The whole argument about Bitcoin (which I'm not in favor of) as a "superior form" of currency or now rebranded as a "commodity"/"store of value" revolves around this crucial point/promise: Saving money like in the old days. (The 'bible' exploring this topic is accordingly called the "Bitcoin Standard"). The kind of money spending encouraged, now, through fiat money and all its entourage discourages long term thinking and planning - reflected in the more and more fleeting life spans and decreasing quality of the products overall and by the current investing practices - and "robs" the vast majority of people by diluting the money supply, benefitting the few ones with basically unlimited access to "credits" (state, the "rich"). Historically, this "financial intsruments/leverages" allowed industrial large scale wars like WWI or WWII to be "funded" in the first place.


Can't speak to most of this, but:

> The term fiat derives from the Latin word fiat, meaning "let it be done" used in the sense of an order, decree or resolution.[0]

I know it's annoyingly pedantic, but I had to look it up because I had never heard the assertion that the word fiat comes directly from Genesis.

[0] https://en.wikipedia.org/wiki/Fiat_money


You are right.

The direct etymological connection to the phrase used in the Vulgate (4th century Latin translation of the bible) I was trying to make doesn't exist. At most a weak allusion. The latin word "fiat" ("let it be done") has different specific uses in English, I wasn't aware of, one of which is generally an arbitrary or authoritative command or order to do something; an effectual decree.[0]; which fits the bill much better (:

[0]https://en.m.wiktionary.org/wiki/fiat#English


Yes, JFYI, "fiat lux" redirects to "Let there be light":

https://en.wikipedia.org/wiki/Let_there_be_light

and represent probably the most reknown two words of the Latin Bible (depending on which version it may be "sit lux").

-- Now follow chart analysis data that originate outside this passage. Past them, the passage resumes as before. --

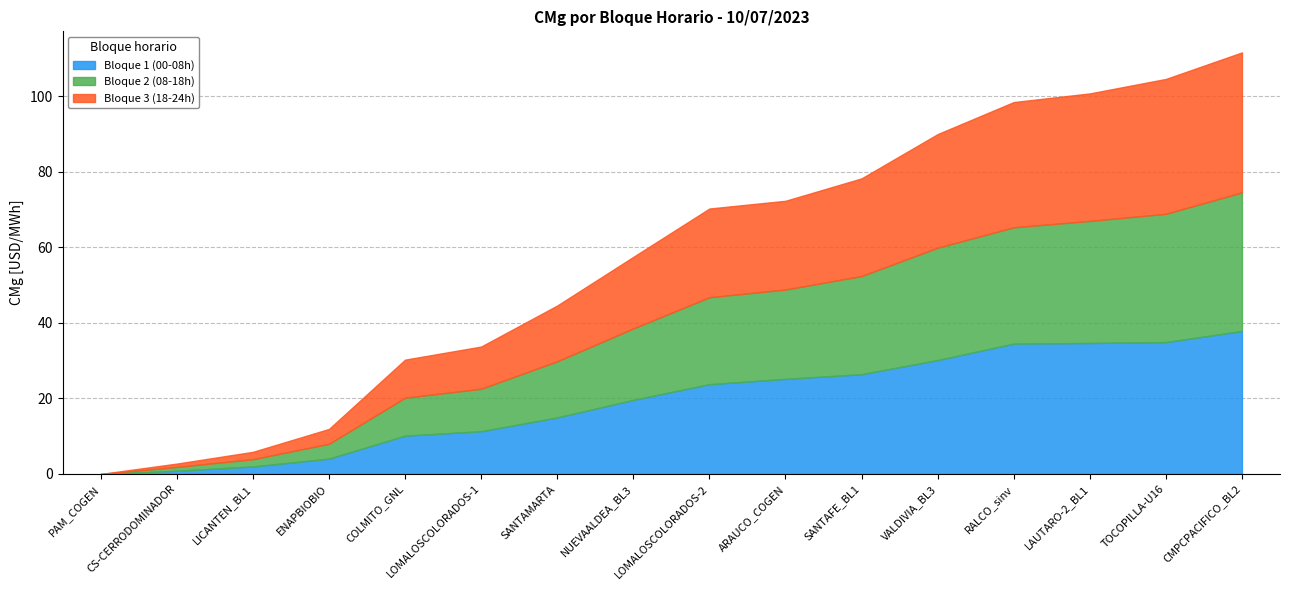

At VALDIVIA_BL3, list the series in order from largest to smallest.

Bloque 1 (00-08h), Bloque 3 (18-24h), Bloque 2 (08-18h)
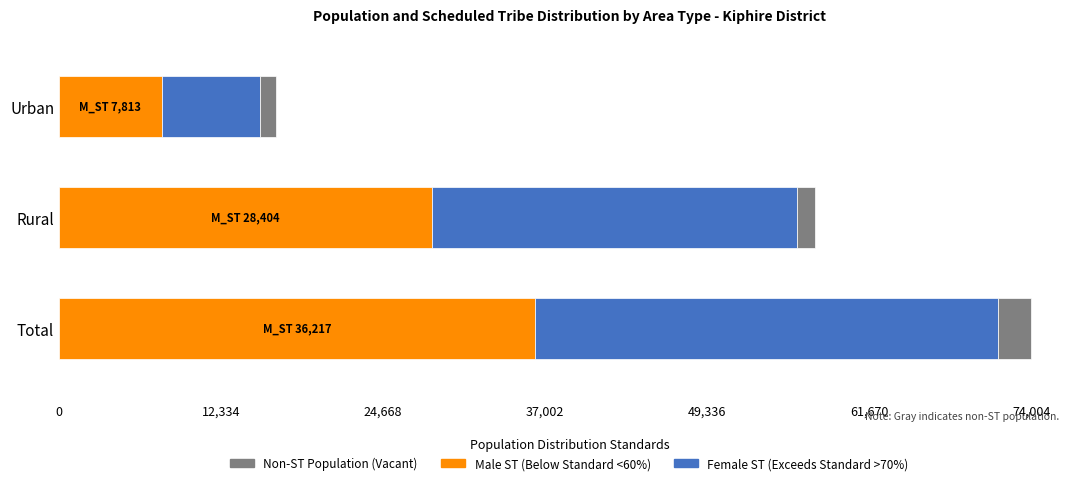

Is it true that Male ST (Below Standard <60%) equals 36217 at Total?

True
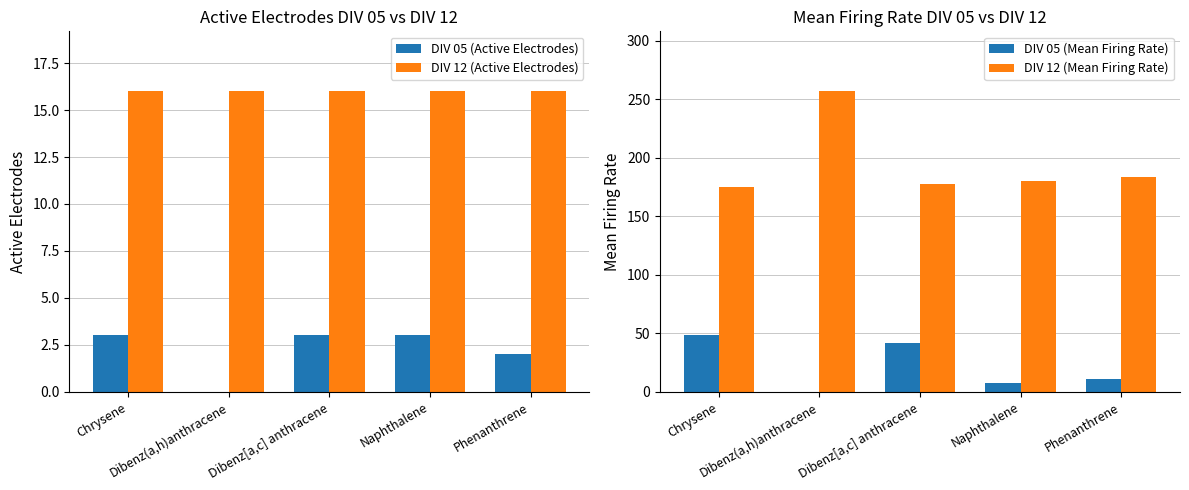

What is the sum of the DIV 05 (Mean Firing Rate) values at Phenanthrene and Chrysene?

59.6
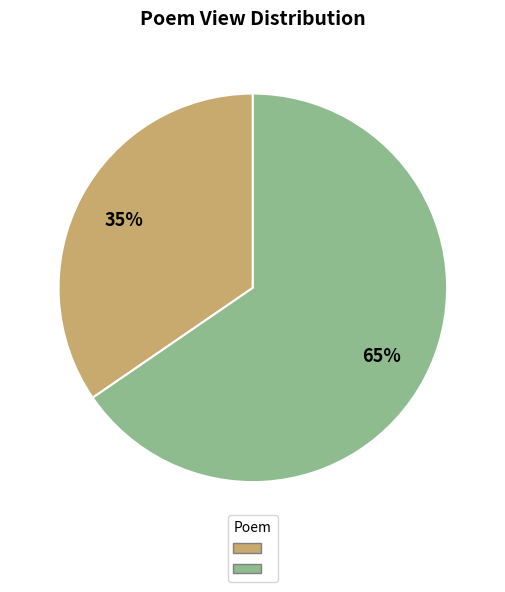

Does any single category account for the majority?

Yes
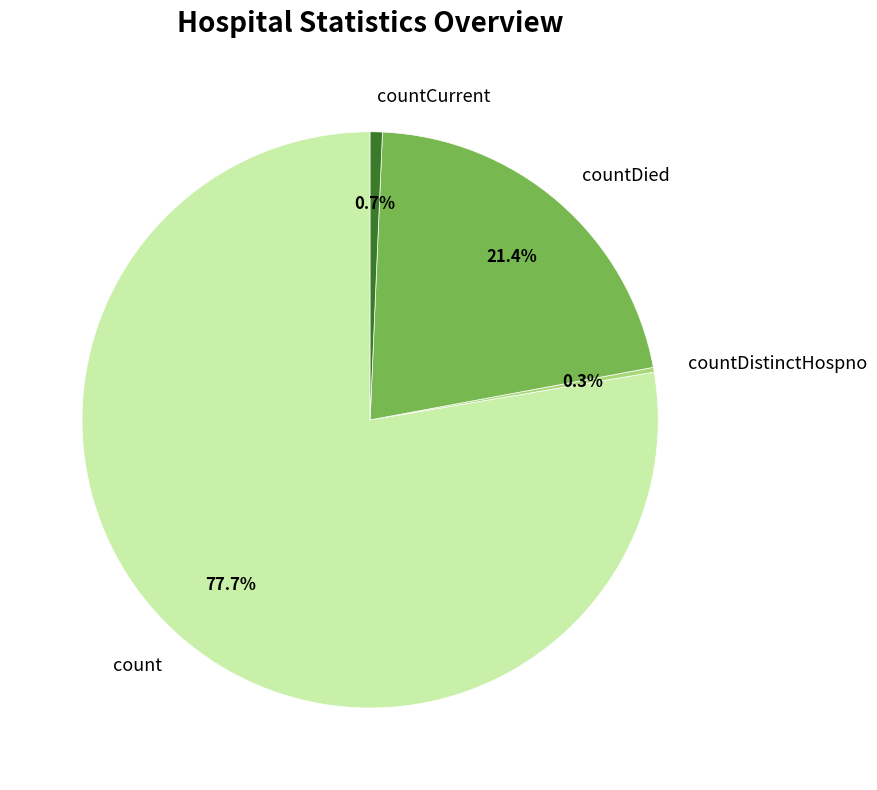

Which category accounts for the majority?

count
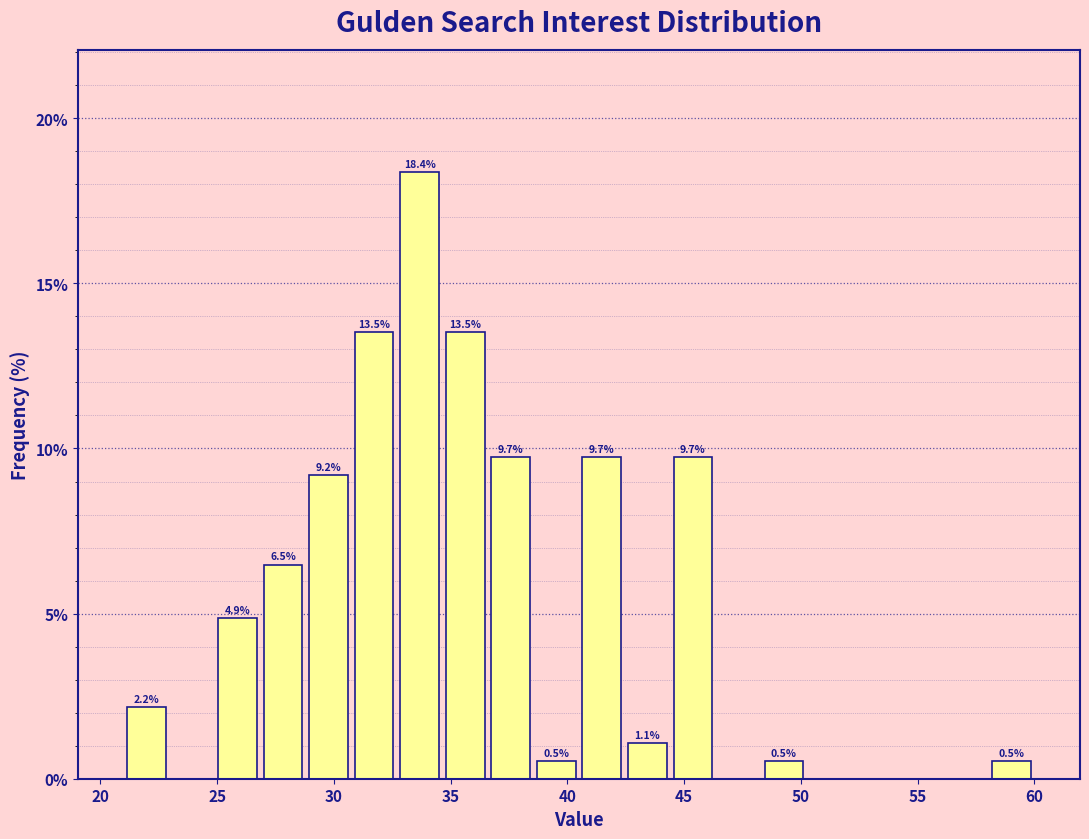

Around what value on the x-axis is the tallest bar? Give the approximate position of its centre, as read against the axis.

33.5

21% of Americans (69.1M) are on Social Security which is largely living paycheck-to-paycheck.

So only 37% of the working Americans are living paycheck-to-paycheck. Sounds largely unchanged since the 1970s.


5.7% of American households earn over $250K, or about 1.7% of American households are living paycheck-to-paycheck while making $250K or more: NEXT!


Inconvenient truth hurts! Thanks for the downvote.